Patients with mechanical valve
prostheses are at high risk for thromboembolic events, valve
thrombosis and mortality during pregnancy. The most effective anticoagulation for the mother is achieved with oral
anticoagulants which may be associated with
embryopathy in the baby. The risk of
embryopathy and the risk of
hemorrhage during the remainder of the pregnancy depend on the intensity of anticoagulation induced in the fetus and the dose of the oral
anticoagulant used. Recent studies suggest that a
warfarin dose of less than 5 mg and an INR of less than 3 does not induce
embryopathy and is associated with a low rate of fetal complications (15%).
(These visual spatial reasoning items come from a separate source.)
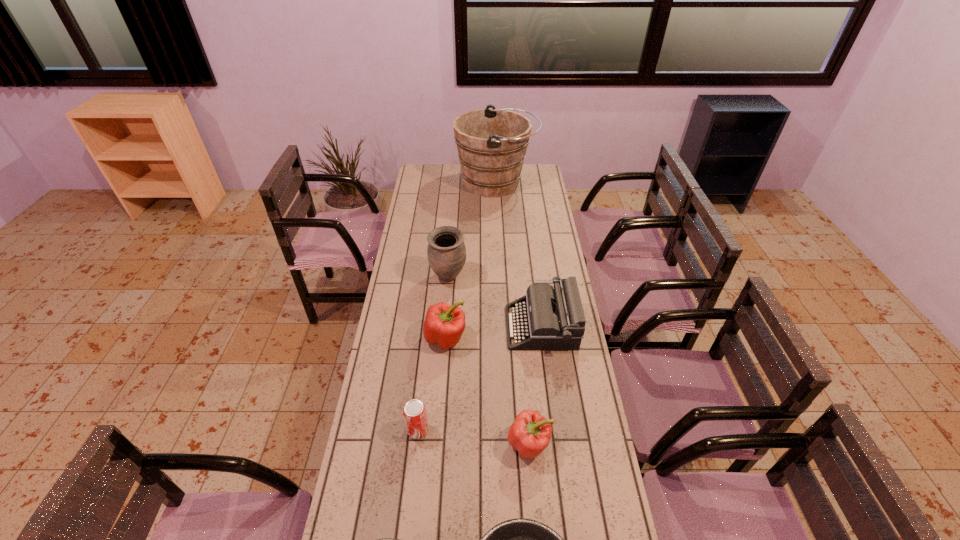
Locate an element on the screen. vacant area between the typewriter and the farthest object is located at coordinates (518, 255).

In order to click on vacant space that's between the farthest object and the typewriter in this screenshot , I will do `click(518, 255)`.

Where is `free space between the typewriter and the soda can`? free space between the typewriter and the soda can is located at coordinates (479, 378).

In order to click on free space between the soda can and the typewriter in this screenshot , I will do `click(479, 378)`.

Locate an element on the screen. This screenshot has height=540, width=960. object that is the second closest to the shortest object is located at coordinates (414, 412).

At what (x,y) coordinates should I click in order to perform the action: click on object that ranks as the sixth closest to the shortest object. Please return your answer as a coordinate pair (x, y). The image size is (960, 540). Looking at the image, I should click on (491, 143).

Find the location of a particular element. The width and height of the screenshot is (960, 540). free space that satisfies the following two spatial constraints: 1. on the front side of the sixth shortest object; 2. on the left side of the left bell pepper is located at coordinates click(x=444, y=338).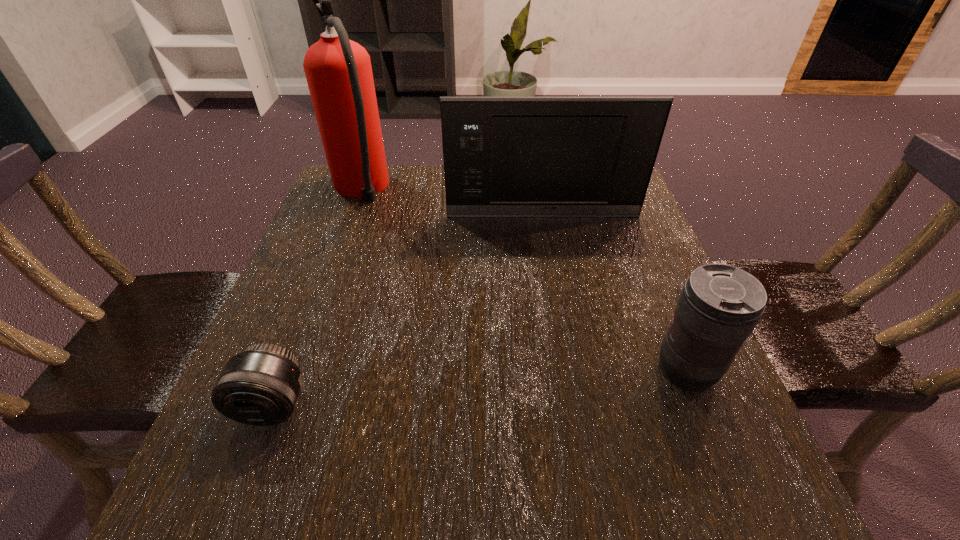
You are a GUI agent. You are given a task and a screenshot of the screen. Output one action in this format:
    pyautogui.click(x=<x>, y=<y>)
    Task: Click on the vacant region located on the front-facing side of the shorter telephoto lens
    The height and width of the screenshot is (540, 960).
    Given the screenshot: What is the action you would take?
    pyautogui.click(x=235, y=504)

The width and height of the screenshot is (960, 540). In order to click on fire extinguisher that is positioned at the far edge in this screenshot , I will do `click(338, 71)`.

Where is `microwave oven that is positioned at the far edge`? The height and width of the screenshot is (540, 960). microwave oven that is positioned at the far edge is located at coordinates (503, 156).

This screenshot has height=540, width=960. I want to click on fire extinguisher located at the left edge, so click(338, 71).

This screenshot has width=960, height=540. In order to click on telephoto lens situated at the left edge in this screenshot , I will do `click(260, 386)`.

Where is `microwave oven positioned at the right edge`? This screenshot has height=540, width=960. microwave oven positioned at the right edge is located at coordinates (503, 156).

This screenshot has width=960, height=540. I want to click on telephoto lens present at the right edge, so click(x=719, y=306).

Identify the location of object that is positioned at the far left corner. The width and height of the screenshot is (960, 540). (338, 71).

Where is `object positioned at the far right corner`? This screenshot has width=960, height=540. object positioned at the far right corner is located at coordinates (503, 156).

Locate an element on the screen. vacant space at the far edge of the desktop is located at coordinates (405, 173).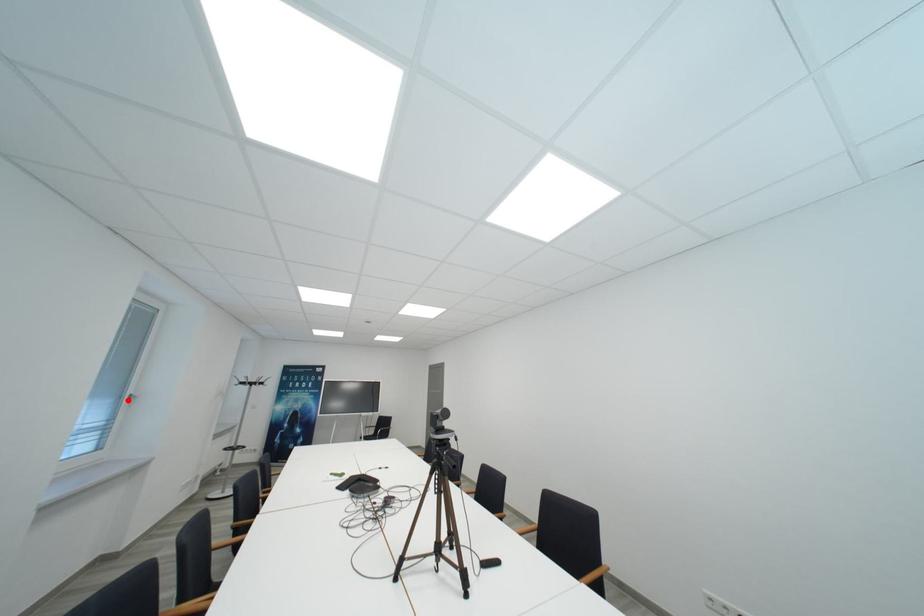
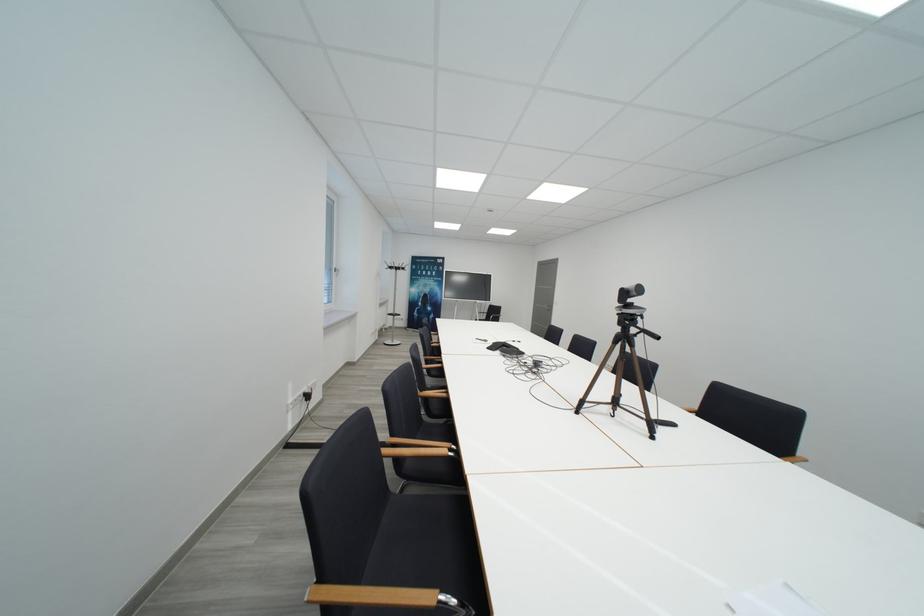
The point at the highlighted location is marked in the first image. Where is the corresponding point in the second image?

(337, 273)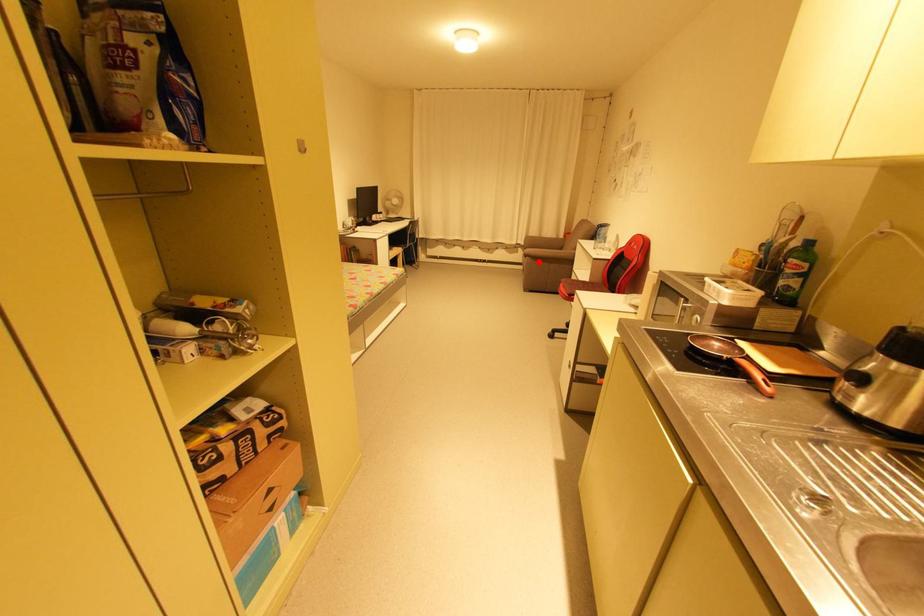
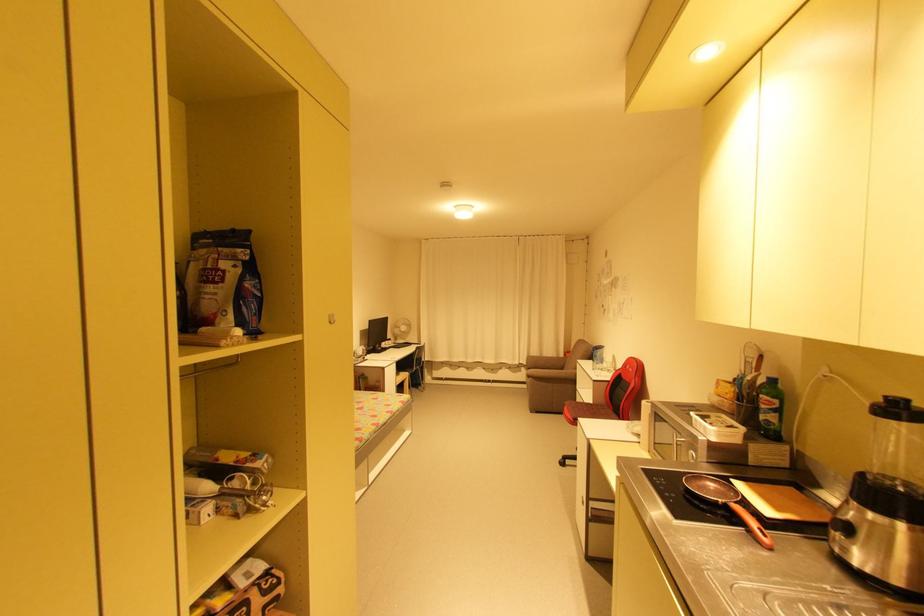
Question: I am providing you with two images of the same scene from different viewpoints. Image1 has a red point marked. In image2, the corresponding 3D location appears at what relative position? Reply with the corresponding letter.

Choices:
 (A) Closer
 (B) Farther

Answer: (B)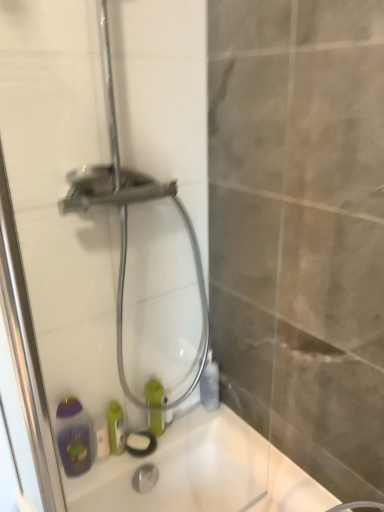
Identify the location of free area in between green matte bottle at center, placed as the 1th bottle when sorted from left to right, and matte gray bottle at right, the first bottle viewed from the right. (191, 415).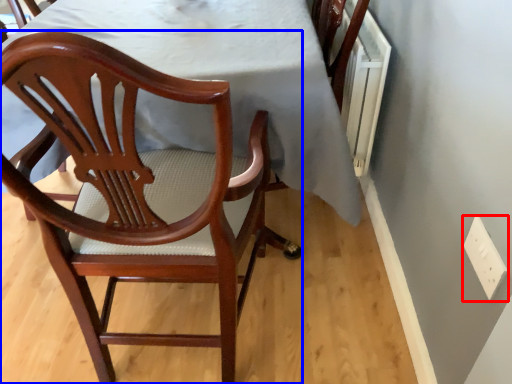
Question: Among these objects, which one is farthest to the camera, electric outlet (highlighted by a red box) or chair (highlighted by a blue box)?

Choices:
 (A) electric outlet
 (B) chair

Answer: (A)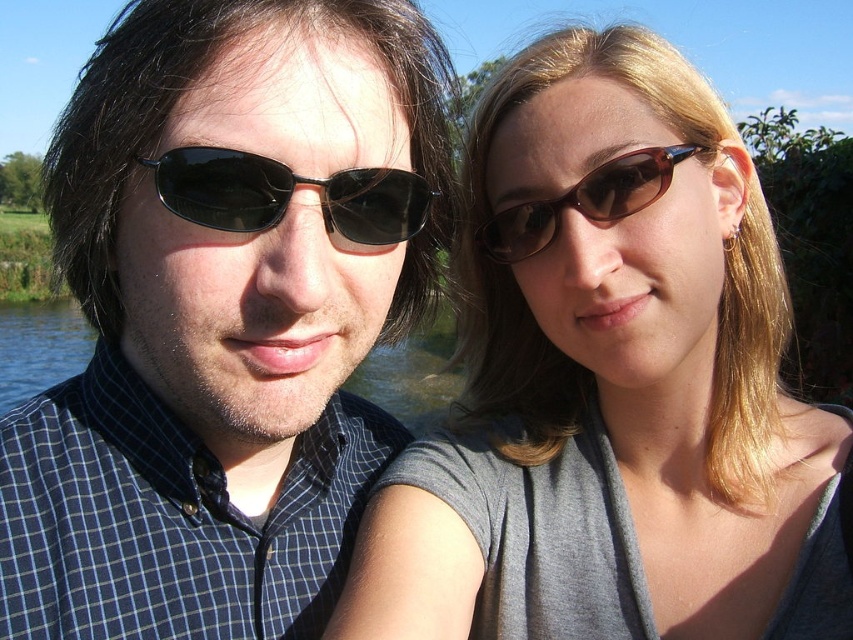
You are trying to decide which object is on the left side between the matte gray shirt at center and the black matte sunglasses at left. Based on the scene, which one is more to the left?

The black matte sunglasses at left is more to the left because the matte gray shirt at center is positioned on the right side of it.

You are a photographer trying to capture a closeup shot of the matte gray shirt at center and the brown matte sunglasses at upper center. Which object should you zoom in more on to ensure both are in focus?

The matte gray shirt at center is larger than the brown matte sunglasses at upper center, so you should zoom in more on the brown matte sunglasses at upper center to ensure both are in focus.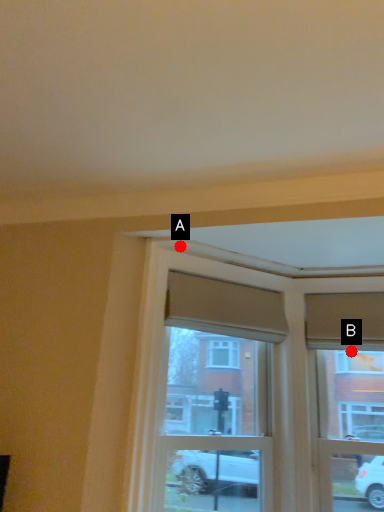
Question: Two points are circled on the image, labeled by A and B beside each circle. Which of the following is the farthest from the observer?

Choices:
 (A) A is further
 (B) B is further

Answer: (B)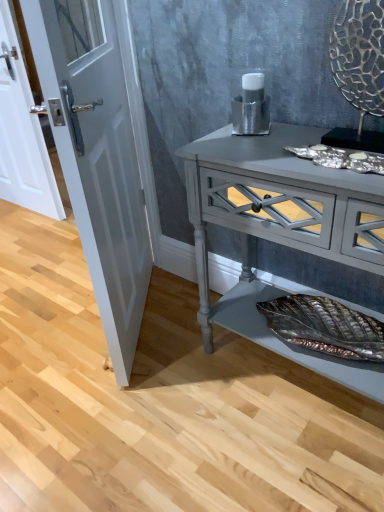
The width and height of the screenshot is (384, 512). In order to click on white glossy door at left, the 1th door in the back-to-front sequence in this screenshot , I will do [22, 133].

The width and height of the screenshot is (384, 512). What are the coordinates of `matte gray console table at center` in the screenshot? It's located at (280, 229).

Looking at this image, is the position of white glossy door at left, which is the second door in right-to-left order, more distant than that of matte gray console table at center?

Yes, white glossy door at left, which is the second door in right-to-left order, is further from the viewer.

Who is smaller, white glossy door at left, arranged as the second door when viewed from the front, or matte gray console table at center?

white glossy door at left, arranged as the second door when viewed from the front, is smaller.

Starting from the matte gray console table at center, which door is the 2nd one behind? Please provide its 2D coordinates.

[(22, 133)]

Would you say white glossy door at left, the 1th door in the back-to-front sequence, is outside matte gray console table at center?

Absolutely, white glossy door at left, the 1th door in the back-to-front sequence, is external to matte gray console table at center.

From a real-world perspective, which is physically below, white glossy door at left, arranged as the first door when viewed from the right, or matte gray console table at center?

From a 3D spatial view, matte gray console table at center is below.

Looking at the image, does white glossy door at left, which is counted as the 1th door, starting from the front, seem bigger or smaller compared to matte gray console table at center?

In the image, white glossy door at left, which is counted as the 1th door, starting from the front, appears to be smaller than matte gray console table at center.

Does white glossy door at left, which is counted as the 1th door, starting from the front, have a greater height compared to matte gray console table at center?

Correct, white glossy door at left, which is counted as the 1th door, starting from the front, is much taller as matte gray console table at center.

Is point (88, 154) closer to viewer compared to point (313, 129)?

Yes, it is in front of point (313, 129).

Are matte gray console table at center and white glossy door at left, the 1th door in the back-to-front sequence, located far from each other?

matte gray console table at center is far away from white glossy door at left, the 1th door in the back-to-front sequence.

Looking at this image, from a real-world perspective, is matte gray console table at center on white glossy door at left, which is the second door in right-to-left order?

Incorrect, from a real-world perspective, matte gray console table at center is lower than white glossy door at left, which is the second door in right-to-left order.

Is matte gray console table at center turned away from white glossy door at left, arranged as the second door when viewed from the front?

No, matte gray console table at center is not facing the opposite direction of white glossy door at left, arranged as the second door when viewed from the front.

What's the angular difference between matte gray console table at center and white glossy door at left, the first door positioned from the left,'s facing directions?

The angle between the facing direction of matte gray console table at center and the facing direction of white glossy door at left, the first door positioned from the left, is 0.0045 degrees.

From the image's perspective, which is above, white glossy door at left, arranged as the first door when viewed from the right, or white glossy door at left, the 1th door in the back-to-front sequence?

white glossy door at left, the 1th door in the back-to-front sequence, appears higher in the image.

Can you confirm if white glossy door at left, arranged as the first door when viewed from the right, is shorter than white glossy door at left, which is the second door in right-to-left order?

No, white glossy door at left, arranged as the first door when viewed from the right, is not shorter than white glossy door at left, which is the second door in right-to-left order.

Is white glossy door at left, arranged as the first door when viewed from the right, inside the boundaries of white glossy door at left, which is the second door in right-to-left order, or outside?

white glossy door at left, arranged as the first door when viewed from the right, cannot be found inside white glossy door at left, which is the second door in right-to-left order.

Is matte gray console table at center oriented towards white glossy door at left, acting as the second door starting from the left?

No, matte gray console table at center is not oriented towards white glossy door at left, acting as the second door starting from the left.

Is white glossy door at left, which ranks as the 2th door in back-to-front order, inside matte gray console table at center?

No, white glossy door at left, which ranks as the 2th door in back-to-front order, is located outside of matte gray console table at center.

Which object is thinner, matte gray console table at center or white glossy door at left, arranged as the first door when viewed from the right?

With smaller width is white glossy door at left, arranged as the first door when viewed from the right.

Which object is positioned more to the left, matte gray console table at center or white glossy door at left, which ranks as the 2th door in back-to-front order?

From the viewer's perspective, white glossy door at left, which ranks as the 2th door in back-to-front order, appears more on the left side.

Considering the relative positions of white glossy door at left, which is the second door in right-to-left order, and white glossy door at left, acting as the second door starting from the left, in the image provided, is white glossy door at left, which is the second door in right-to-left order, to the right of white glossy door at left, acting as the second door starting from the left, from the viewer's perspective?

No.

In the scene shown: Could you tell me if white glossy door at left, the 1th door in the back-to-front sequence, is turned towards white glossy door at left, which ranks as the 2th door in back-to-front order?

No, white glossy door at left, the 1th door in the back-to-front sequence, does not turn towards white glossy door at left, which ranks as the 2th door in back-to-front order.

Is white glossy door at left, arranged as the second door when viewed from the front, far away from white glossy door at left, which ranks as the 2th door in back-to-front order?

Absolutely, white glossy door at left, arranged as the second door when viewed from the front, is distant from white glossy door at left, which ranks as the 2th door in back-to-front order.

Which is closer to the camera, (8, 177) or (57, 119)?

Positioned in front is point (57, 119).

The height and width of the screenshot is (512, 384). Find the location of `chest of drawers to the right of white glossy door at left, arranged as the second door when viewed from the front`. chest of drawers to the right of white glossy door at left, arranged as the second door when viewed from the front is located at coordinates (280, 229).

Find the location of a particular element. the 1st door above the matte gray console table at center (from the image's perspective) is located at coordinates (96, 157).

Which object lies further to the anchor point matte gray console table at center, white glossy door at left, arranged as the second door when viewed from the front, or white glossy door at left, acting as the second door starting from the left?

white glossy door at left, arranged as the second door when viewed from the front.

Which object lies further to the anchor point white glossy door at left, the first door positioned from the left, matte gray console table at center or white glossy door at left, acting as the second door starting from the left?

matte gray console table at center lies further to white glossy door at left, the first door positioned from the left, than the other object.

Looking at the image, which one is located closer to white glossy door at left, arranged as the first door when viewed from the right, white glossy door at left, arranged as the second door when viewed from the front, or matte gray console table at center?

matte gray console table at center is positioned closer to the anchor white glossy door at left, arranged as the first door when viewed from the right.

From the image, which object appears to be farther from white glossy door at left, acting as the second door starting from the left, matte gray console table at center or white glossy door at left, which is the second door in right-to-left order?

white glossy door at left, which is the second door in right-to-left order, is positioned further to the anchor white glossy door at left, acting as the second door starting from the left.

From the image, which object appears to be nearer to white glossy door at left, the 1th door in the back-to-front sequence, white glossy door at left, arranged as the first door when viewed from the right, or matte gray console table at center?

white glossy door at left, arranged as the first door when viewed from the right.

Which object lies nearer to the anchor point matte gray console table at center, white glossy door at left, arranged as the first door when viewed from the right, or white glossy door at left, the 1th door in the back-to-front sequence?

white glossy door at left, arranged as the first door when viewed from the right, lies closer to matte gray console table at center than the other object.

The width and height of the screenshot is (384, 512). In order to click on door between white glossy door at left, which is the second door in right-to-left order, and matte gray console table at center from left to right in this screenshot , I will do `click(96, 157)`.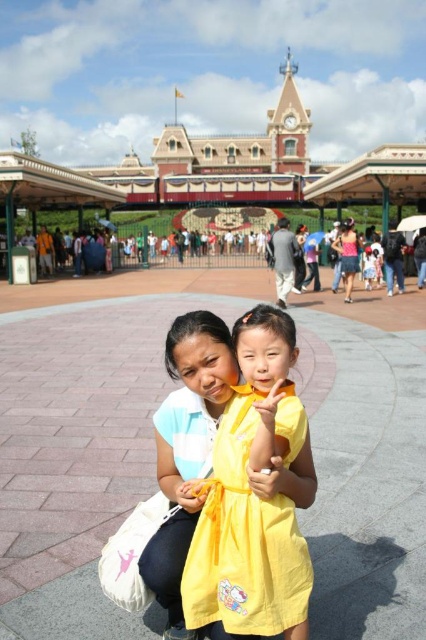
You are a photographer at Disneyland and want to capture both the yellow cotton dress at center and the pink fabric skirt at center in a single frame. Which of the two items will appear smaller in the photo?

The yellow cotton dress at center will appear smaller in the photo because it occupies less space than the pink fabric skirt at center.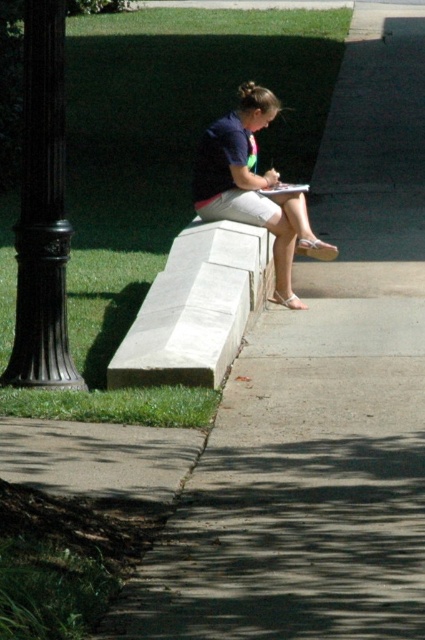
In the scene shown: You are standing at the center of the paved area and want to locate the black polished metal pole at left. According to the scene, where should you look relative to your position?

The black polished metal pole at left is located at the coordinates point (42, 211), so you should look to your left side to find it.

A person is sitting on a stone bench in a park. They want to throw a small ball to their friend who is standing at the point marked as point (229, 307). If the person can throw the ball up to 10 meters, will they be able to reach their friend?

The distance between the person and the point (229, 307) is 9.79 meters. Since the person can throw the ball up to 10 meters, they will be able to reach their friend at point (229, 307).

You are a photographer planning to take a portrait of the person sitting on the white stone bench at center. You want to ensure the matte blue shirt at center is clearly visible in the frame. Given the spatial relationship between the two objects, what adjustment should you make to your camera angle?

Since the white stone bench at center is thinner than the matte blue shirt at center, you should position the camera slightly lower to ensure the matte blue shirt at center is fully visible without being obscured by the bench.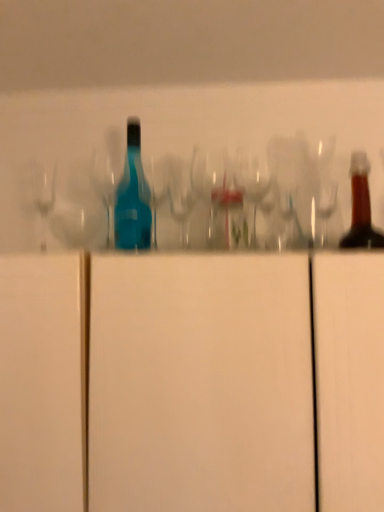
Question: From the image's perspective, is white matte cabinet at center above clear glass wine glass at center?

Choices:
 (A) no
 (B) yes

Answer: (A)

Question: Is white matte cabinet at center thinner than clear glass wine glass at center?

Choices:
 (A) no
 (B) yes

Answer: (A)

Question: Is white matte cabinet at center taller than clear glass wine glass at center?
Heparin has been recommended as the
anticoagulant of choice during pregnancy, because it does not cross the placental barrier and does not cause
embryopathy. Yet all forms of
unfractionated heparin application (low dose, aPTT-ratio-adjusted, during the entire pregnancy or during the first trimester) are associated with a higher rate of maternal complications and death than oral
anticoagulants given throughout pregnancy until the 36th week of pregnancy. Also the total fetal outcome (abortion and
stillbirth) is not improved by
heparin. To avoid fetal and maternal complications, particularly
hemorrhage during
premature labor, mothers should be admitted to the hospital in the 36th week for conversion from oral
anticoagulants to
heparin, preferentially given i.v. prior to delivery. Vaginal delivery should be avoided under therapeutic oral anticoagulation and
cesarean section preferred after neutralization of anticoagulation. The optimal INR-monitored intensity of anticoagulation by the patient is one promising way to reduce complications and increase efficacy and safety. Randomized studies including
low molecular weight heparin and oral
anticoagulants in patients with mechanical valve
prostheses are needed, with careful monitoring of laboratory parameters and cardiac follow-up. This requires close cooperation between cardiologists, gynecologists and hemostaseologists.